Though vaccines are among the most successful public health interventions in history, childhood vaccine refusal among parents is increasingly prevalent in the United States. Vaccine refusal increases the risk of developing a vaccine-preventable disease both for unvaccinated children and fully vaccinated individuals living in the area. According to the 2015 National Immunisation Survey, only 91.9 percent of children aged 19-35 months had received at least one dose of measles, mumps, and rubella vaccine, and only 84.6 percent had received the recommended four doses of diphtheria, tetanus, and acellular pertussis vaccine. These rates are below or uncomfortably close to herd immunity thresholds for highly communicable diseases such as measles and pertussis, and geographical clustering of unvaccinated individuals can exacerbate this risk.
Unfortunately, various parent-centered education interventions, including providing written information and counselling, have had limited success in reducing vaccine hesitancy among parents. While these efforts should nevertheless continue, we must also consider new systemic approaches to improve childhood immunisation rates, namely supplementing current immunisation mandates with a financial incentive to cover all children without medical contraindications.
In the US, immunisation requirements are primarily prescribed at the state level and often apply only for entry into school or daycare programmes. Though all 50 states have enacted immunisation requirements, 47 states grant exemptions based on parents’ religious beliefs, and 18 states grant exemptions on a philosophical basis. These nonmedical exemptions have been correlated with increased disease risk for individuals who refuse vaccines as well as the broader community. Multiple medical organizations, including the American Medical Association and the American Academy of Pediatrics, have advocated for the elimination of all nonmedical exemptions. While essential, even eliminating nonmedical exemptions to current immunisation mandates falls short of aiming for universal childhood immunisation, primarily because of two drawbacks to using school or daycare entry as the sole intervention point for requiring immunisation.
Firstly, current mandates do not directly promote adherence to the recommended immunisation schedule prior to school entry (typically at 4-5 years of age). Children in this vulnerable age cohort may account for a significant proportion of those who contract a vaccine-preventable disease. During the 2015 multi-state measles outbreak, 16 percent of cases were aged less than 12 months, and 12 percent were aged 1-4 years. Moreover, 43 percent of cases among unvaccinated US residents had objected to immunisation on religious or philosophical grounds.
Secondly, homeschooled children do not enter school, and 26 states do not require homeschooled children to receive immunisations. Consequently, immunisation rates among the homeschooled population are difficult to monitor and poorly understood. From 2003 to 2012, the percentage of school-age children who were homeschooled rose from 2.2 to 3.4. Though attending school presents a particularly high transmission risk due to the large numbers of children in enclosed spaces, homeschooled children still may transmit or contract a vaccine-preventable disease in many other environments, including apartment buildings, parks, playgrounds, stores, and buses.
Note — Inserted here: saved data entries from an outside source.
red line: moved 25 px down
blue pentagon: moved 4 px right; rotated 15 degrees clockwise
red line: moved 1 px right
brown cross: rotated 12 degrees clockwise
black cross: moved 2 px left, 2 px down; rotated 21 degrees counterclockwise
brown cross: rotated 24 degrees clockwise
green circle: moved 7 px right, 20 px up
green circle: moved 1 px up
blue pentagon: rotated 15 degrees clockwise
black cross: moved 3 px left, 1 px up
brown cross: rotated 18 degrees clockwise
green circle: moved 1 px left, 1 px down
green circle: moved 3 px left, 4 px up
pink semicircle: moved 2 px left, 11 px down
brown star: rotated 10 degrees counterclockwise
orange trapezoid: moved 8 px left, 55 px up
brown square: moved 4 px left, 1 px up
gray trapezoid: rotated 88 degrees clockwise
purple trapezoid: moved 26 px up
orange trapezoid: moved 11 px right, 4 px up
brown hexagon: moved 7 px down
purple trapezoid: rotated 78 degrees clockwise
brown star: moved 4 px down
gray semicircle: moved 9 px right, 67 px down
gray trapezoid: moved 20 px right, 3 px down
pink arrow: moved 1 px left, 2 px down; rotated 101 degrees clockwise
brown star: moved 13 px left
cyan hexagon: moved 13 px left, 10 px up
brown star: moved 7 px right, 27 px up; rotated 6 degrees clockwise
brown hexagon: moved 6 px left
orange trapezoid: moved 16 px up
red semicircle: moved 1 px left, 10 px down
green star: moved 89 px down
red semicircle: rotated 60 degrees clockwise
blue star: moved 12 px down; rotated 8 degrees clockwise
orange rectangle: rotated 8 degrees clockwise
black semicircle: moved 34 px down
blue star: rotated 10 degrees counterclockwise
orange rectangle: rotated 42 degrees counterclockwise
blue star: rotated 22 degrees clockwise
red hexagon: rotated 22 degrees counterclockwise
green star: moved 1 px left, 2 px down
Vaccine refusal results in a societal cost due to the risk of transmitting a vaccine-preventable disease to other people, including those who are medically unable or too young to be vaccinated. Immunisation mandates could be strengthened by eliminating nonmedical exemptions and by supplementing school and daycare entry requirements with a financial incentive, such as a tax, for all families without medical contraindications to vaccination.
Financial incentives that internalize costs have been effective in curtailing even highly addictive, undesirable health behaviours with negative externality effects such as smoking, and would likely convince many vaccine-hesitant parents to immunise their children. In 2016, Australia instituted a “No Jab, No Pay” policy that eliminated certain welfare and tax benefits for parents who refuse childhood immunisations without medical contraindications. Australia has a total of approximately 5 million children, and in just the first year after implementation, over 187,000 children who had been behind in the recommended immunisation schedule caught up.
For such an approach to succeed in the United States, immunisation data for all children must be reliably reported to state authorities. Immunisation Information Systems (IIS) are population-based, computerised databases that can track all immunisations administered to a population living in a defined area. Operational in 49 states, and with 92 percent of children already participating nationally, IIS could be used, if necessary, to transfer immunisation data from vaccination providers to state compliance or taxation authorities charged with implementing financial incentives. The cost of adapting IIS for this use could be financed by tax revenues received from parents who continue to refuse childhood vaccines.
The conventional approaches of parental education and school entry requirements, while important, have clearly reached their limits for improving childhood immunisation rates. Though we face a challenging political landscape, physicians should advocate for expanded immunisation mandates to effect behavioural change and safeguard public health.
Kishore Jayakumar is a fifth-year medical student at the University of Pennsylvania.